→ **What to do**
Copy out the listing that follows, exact in every word, and skip the images.

-=-=-=-=-

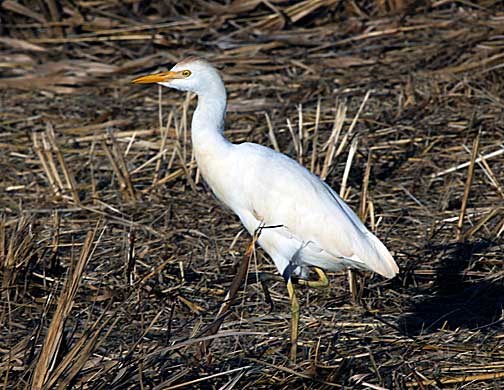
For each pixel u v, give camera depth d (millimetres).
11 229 11625
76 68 17719
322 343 8836
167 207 12305
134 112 16047
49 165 13820
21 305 9555
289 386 7805
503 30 17531
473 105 15133
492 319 9250
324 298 9914
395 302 9773
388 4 19375
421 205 12000
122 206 12414
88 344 7059
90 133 15180
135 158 13992
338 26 18828
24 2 20172
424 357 8445
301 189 9125
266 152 9430
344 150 13562
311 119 14953
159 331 9086
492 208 11773
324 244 9016
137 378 7477
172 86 9547
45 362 6891
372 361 7977
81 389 7145
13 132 15289
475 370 8141
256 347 8750
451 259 10617
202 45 18422
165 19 19344
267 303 9758
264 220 9320
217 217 11930
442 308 9609
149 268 10555
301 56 17859
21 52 18609
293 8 19094
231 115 15477
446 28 18297
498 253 10641
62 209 12312
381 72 16828
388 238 11117
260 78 17016
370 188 12633
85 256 7145
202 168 9656
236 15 19375
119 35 18922
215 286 10188
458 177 12844
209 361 8070
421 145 13906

-=-=-=-=-

→ **Answer**
For each pixel u v, give camera depth d (millimetres).
11 229 11625
76 68 17719
322 343 8836
167 207 12305
134 112 16047
49 165 13820
21 305 9555
289 386 7805
503 30 17531
473 105 15133
492 319 9250
324 298 9914
395 302 9773
388 4 19375
421 205 12000
122 206 12414
88 344 7059
90 133 15180
135 158 13992
338 26 18828
24 2 20172
424 357 8445
301 189 9125
266 152 9430
344 150 13562
311 119 14953
159 331 9086
492 208 11773
324 244 9016
137 378 7477
172 86 9547
45 362 6891
372 361 7977
81 389 7145
13 132 15289
475 370 8141
256 347 8750
451 259 10617
202 45 18422
165 19 19344
267 303 9758
264 220 9320
217 217 11930
442 308 9609
149 268 10555
301 56 17859
21 52 18609
293 8 19094
231 115 15477
446 28 18297
498 253 10641
62 209 12312
381 72 16828
388 238 11117
260 78 17016
370 188 12633
85 256 7145
202 168 9656
236 15 19375
119 35 18922
215 286 10188
458 177 12844
209 361 8070
421 145 13906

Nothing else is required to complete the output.